Segundo uma coisa é uma cábula outra é ser corrupto, contudo o silogismo e associação de ideias são básicas ou seja, o cábula será corrupto e vice versa.
Há indicadores que permitem demonstrar desde cedo a corrupção na sociedade ou nos jovens, basta estes terem o feedback dos seus pais em como arranjaram o emprego na repartição pública, na câmara, seja como se consegiu aprovar as obras da casa, ou o fiscal do gás, eletricidade ou outro serviço qualquer, bem como como se safou o paizinho ou maezinha da multinha de trânsito ou outra coisa qualquer. Lamentavelmente para alguns zelotas, o copianço não implica corrupção, sãop ambos coisas distintas, uma é prover de meios para ajudar ao estudo já que como é sobejamente conhecido cábulas sem estudo de pouco servem, outra é um modo de vida e uma forma de vivência comunitária. O favorzinho, o conhecimento, a ajudinha, a cunha, são essas formas criminosas e eticamente reprováveis de estar em sociedade. As cábulas são só cábulas, ninguém vai muito longe somente como cábula, outra coisa é fazer vida e carreira enquanto corrupto, sem medo ou temor da justiça, com um à vontade que se conhecem a certas figuras públicas ou ditadores de repartição.

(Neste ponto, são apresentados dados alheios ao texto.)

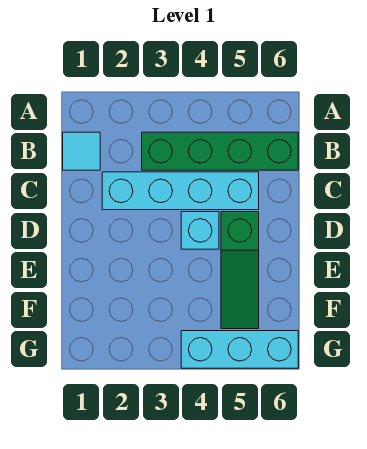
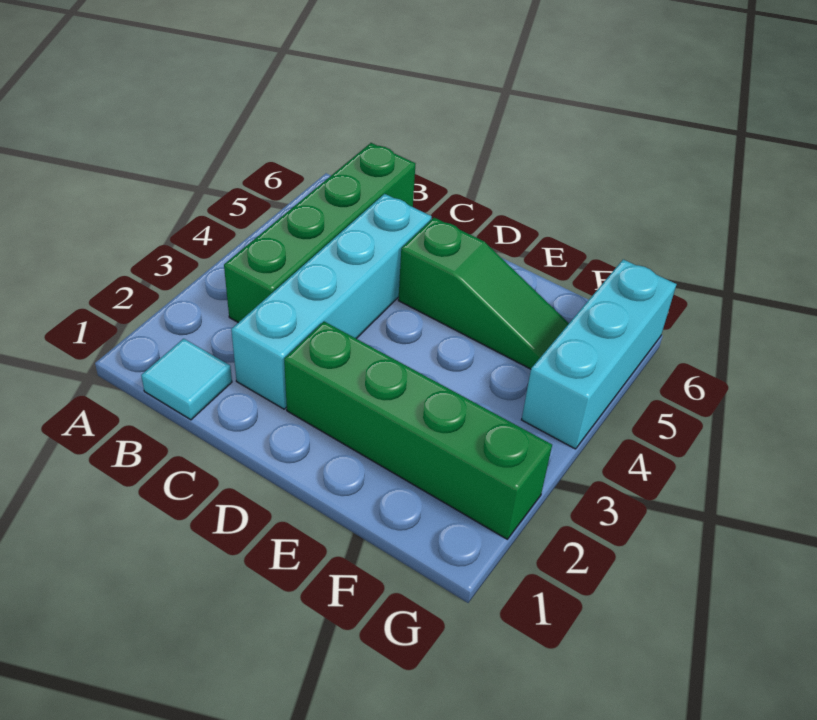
none -> green 1x4 brick [284,322,552,539]
cyan 1x1 brick [181,212,219,249] -> none

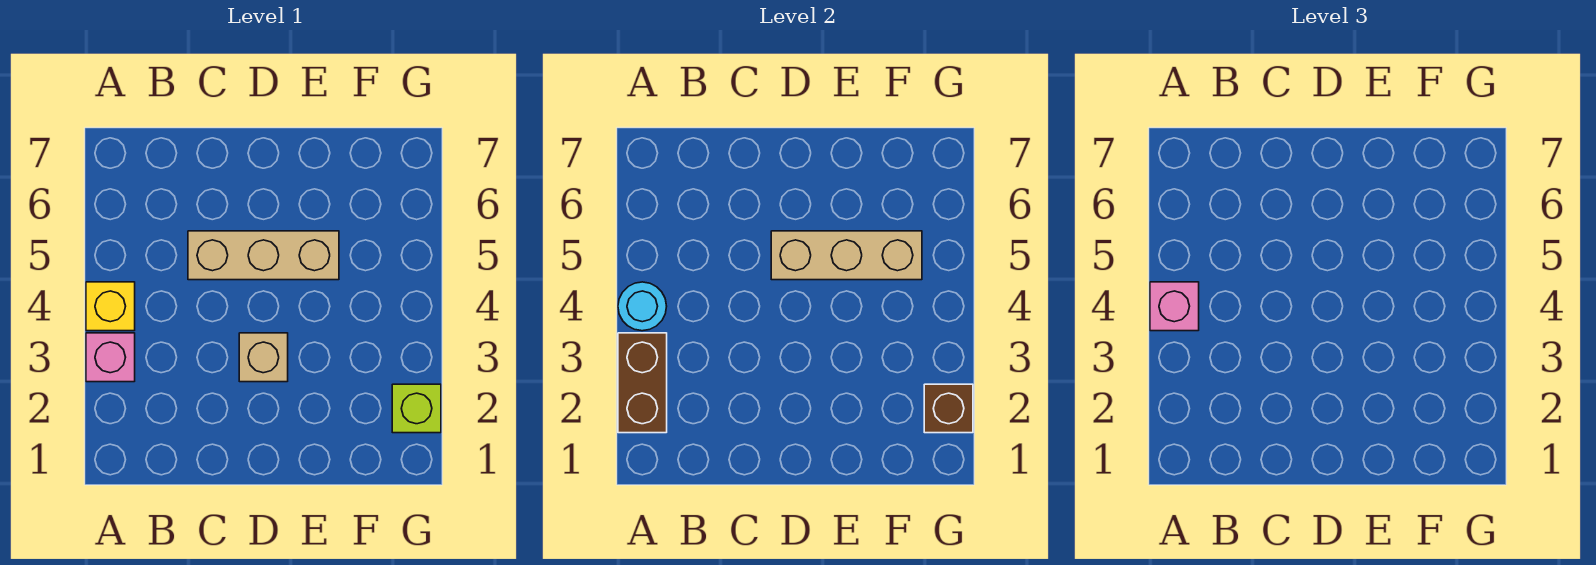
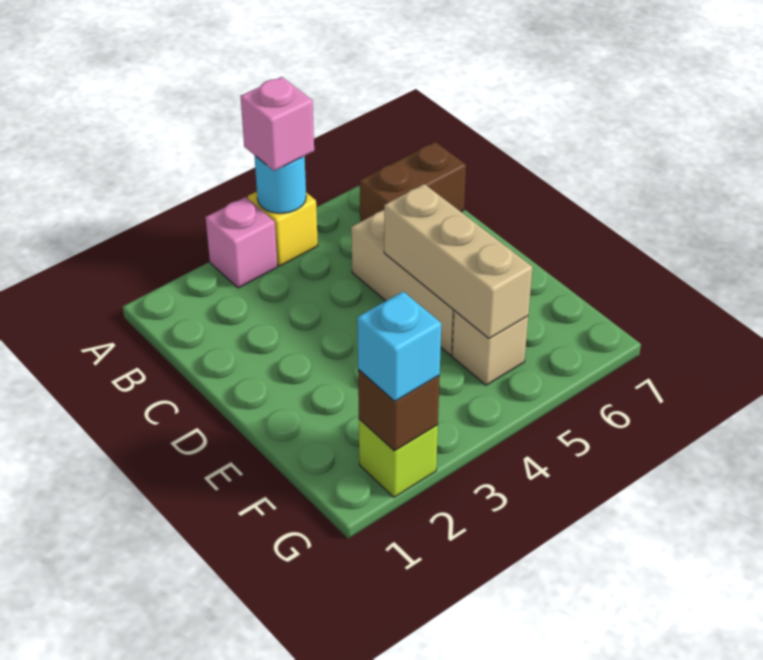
brown 1x2 brick [618,333,667,433] -> brown 1x2 brick moved to [360,142,466,222]
tan 1x1 brick [239,333,288,382] -> tan 1x1 brick moved to [452,311,528,385]
none -> cyan 1x1 brick [357,292,441,401]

Obviamente que para os zelotas do costume não têm massa crítica para destrinçar ambas as coisas, não defendemos o cabulanço como modo de prosperar ou fazer estudos contudo não podemos deixar de salutar uma dose saudável do mesmo enquanto parte de uma aprendizagem, outra coisa é à custa da causa pública e dos interesses dos cidadãos fazer carreira e prosperar recebendo subornos de forma a prosperar e viver. Enfim tudo no mesmo saco é próprio dos intransigentes e dos intolerantes que sem mácula julgam viver. Numa palavra fariseus ou zelotas.